12
Jul/12

FILMS ON THE GREEN: PERSEPOLIS

12
Jul/12

Animated PERSEPOLIS is part of free “Films on the Green” series, screening July 13 in Riverside Park

PERSEPOLIS (Marjane Satrapi & Vincent Paronnaud, 2007)
Riverside Park
Pier 1 at 70th St.
Friday, July 13, free, 8:30
www.fiaf.org
www.sonypictures.com

France’s official selection for the 2007 Academy Awards, Persepolis brings to animated life Marjane Satrapi’s stunning graphic novels. Codirected by Satrapi and comic-book artist Vincent Paronnaud, Persepolis tells Satrapi’s harrowing life story as she comes of age during the Islamic Revolution in Iran in the late 1970s and early 1980s.
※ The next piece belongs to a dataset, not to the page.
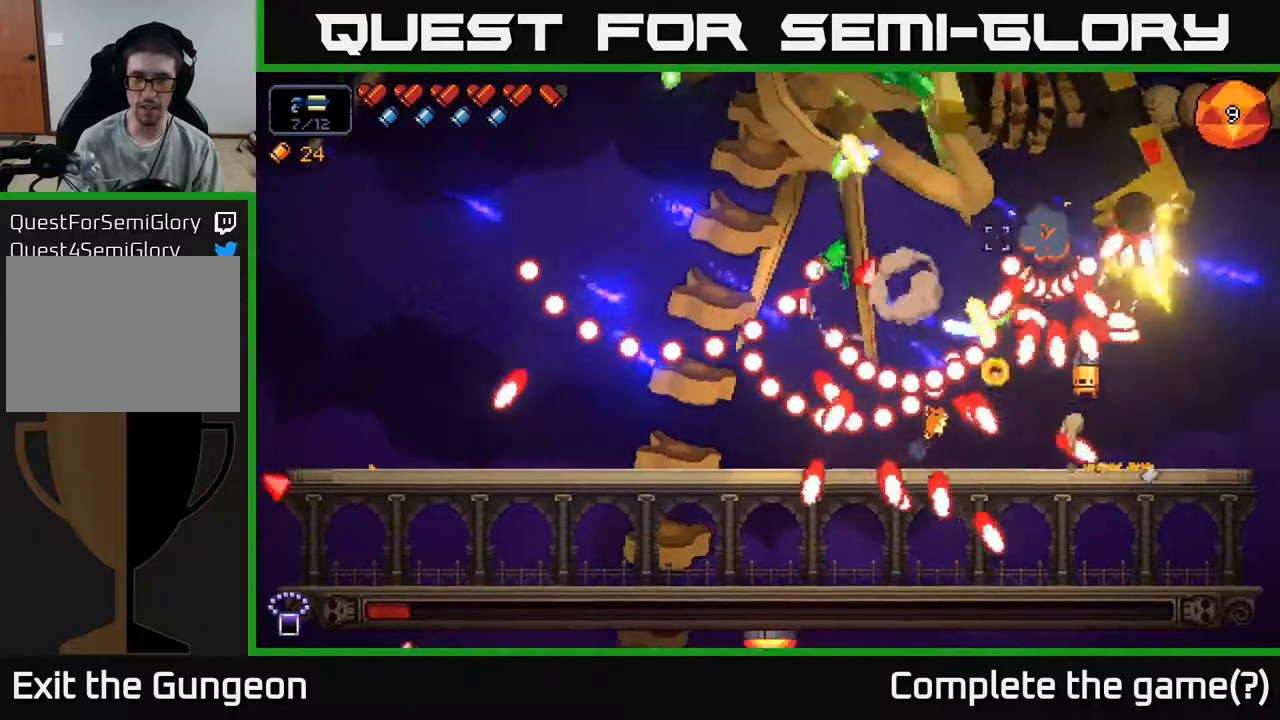
{"buttons": ["A"], "left_stick": "left", "right_stick": "up", "events": [[167, "A", "up"], [283, "R2", "up"], [317, "right_stick", "up"], [400, "A", "down"]]}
Raised in a well-off activist family, she fights against many of the country’s crippling mores and laws, particularly those that treat women as second-class citizens, trapping them in their veils, denying them any kind of individual freedom. But the progressive Satrapi (voiced first by Gabrielle Lopes, then Chiara Mastroianni) continually gets into trouble as she speaks her mind, experiments with sex, and refuses to play by her country’s repressive rules. Satrapi and Paronnaud do an outstanding job of adapting the books’ black-and-white panels for the big screen, maintaining her unique style and emotional breadth. The first part of the film is excellent as the precocious teenager who talks to God learns about life in some very harsh ways. Unfortunately, the second half gets bogged down in Satrapi’s failures as an adult, focusing too much on her myriad personal problems and taking away the bigger picture that made the first part so entertaining as well as educational. Still, it’s a story worth telling, and well worth seeing. (Interestingly, since the film, which is in French, is subtitled in English, the audience ends up reading it similarly to the way they read the graphic novel.) The closing-night selection of the 2007 New York Film Festival, Persepolis also features the voices of Catherine Deneuve as Marjane’s mother, Danielle Darrieux as her grandmother, Simon Akbarian as her father, and François Jerosme as her radical uncle Anouche. Persepolis is screening in Riverside Park on July 13 as part of the Films on the Green series, which concludes September 6 with François Truffaut’s Jules et Jim on the Low Library Steps at Columbia University.